///2019 Abstract Details
2019 Abstract Details2019-07-13T07:45:15-05:00

High and Total - Spinal Anesthesia: A Systematic Review

Abstract Number: T2D-393
Abstract Type: Original Research

Unyime Ituk MBBS, FCARCSI1 ; Erik W Anderson MA2; Michael Heffernan BS3; Unyime Ituk MBBS4; Cynthia Wong MD5

Introduction: High- or total spinal anesthesia is a rare yet serious complication of neuraxial anesthesia that can be caused by unintentional or unrecognized injection of local anesthetic into the subarachnoid space or unintentional cephalad extension of a neuraxial blockade. A prospective multicenter audit reported an incidence in the obstetric population of 1:4,336 neuraxial procedures.1 Multiple case reports and small series have highlighted this complication, but these individual reports give little information about risk factors, natural history of the event, and best treatment practices. Our aim was to perform a qualitative systematic review to identify all reports, identify commonalities and develop a better understanding of risk factors, the natural history, and best treatment practices.

Methods: This study was conducted according to PRISMA guidelines and the protocol was registered on the PROSPERO website. PubMed, EMBASE, CINAHL, Web of Science, Cochrane and Google Scholar were systematically searched without date restrictions. We manually searched the UK Confidential Enquiries into Maternal Deaths (1970-2017), the abstracts from annual meetings of the Society for Obstetric Anesthesia and Perinatology (2009-2018) and the American Society of Anesthesiology (2000-2018). Data extracted from each report included patient demographics, primary procedure, type and level of neuraxial anesthesia, drugs and doses, first sign or symptom, time of first sign or symptom, intervention, time until resolution, and observed complications.

Results: The search identified 8,052 sources. After de-duplication and eligibility screening, 91 sources and 127 cases were eligible for inclusion. Patient demographics, primary procedure, neuraxial anesthesia used, and patient outcomes are reported in the Table. Nine patients died (5 immediately and 4 within one week) and 2 had permanent injury).

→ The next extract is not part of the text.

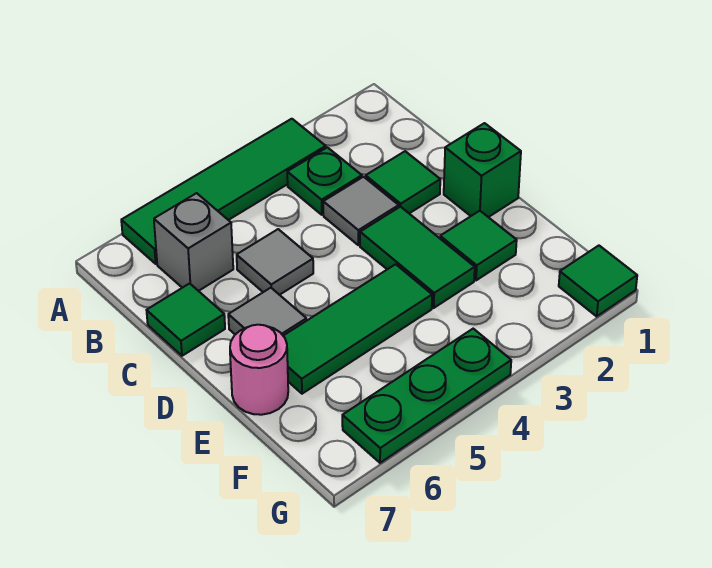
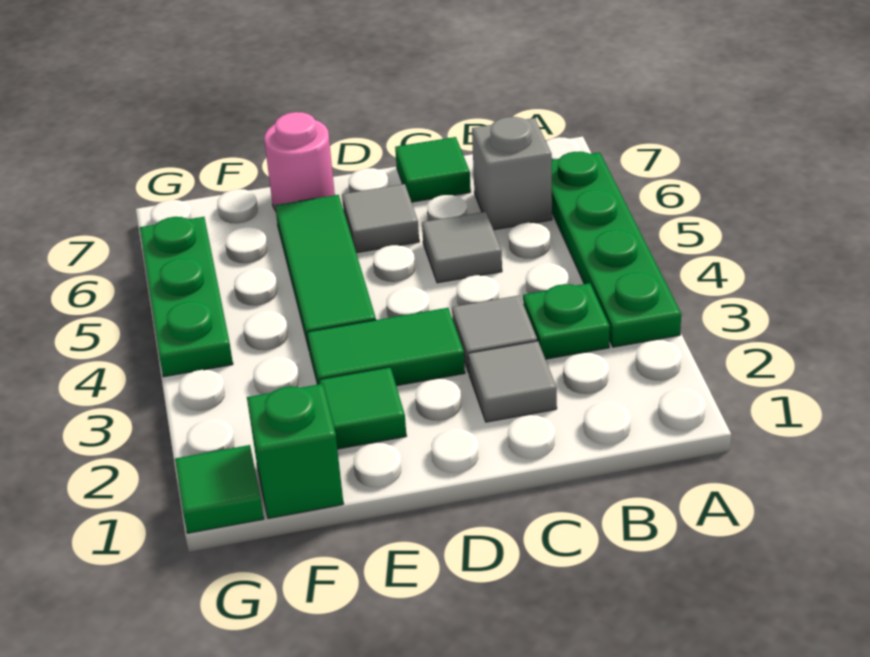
green 1x4 tile [121,119,326,264] -> green 1x4 plate [552,152,681,347]
green 1x1 tile [366,151,440,213] -> grey 1x1 tile [468,341,557,422]
green 1x1 brick [444,123,521,217] -> green 1x1 brick moved to [247,384,344,518]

Discussion: Most patients who experienced high or total spinal anesthesia had perioperative complications but were discharged without permanent sequelae. Most patients had rapid onset of initial signs, but 27 patients presented with symptoms more than 30 minutes after the injection of anesthetic. A high index of suspicion and high-quality resuscitation are necessary to good outcomes.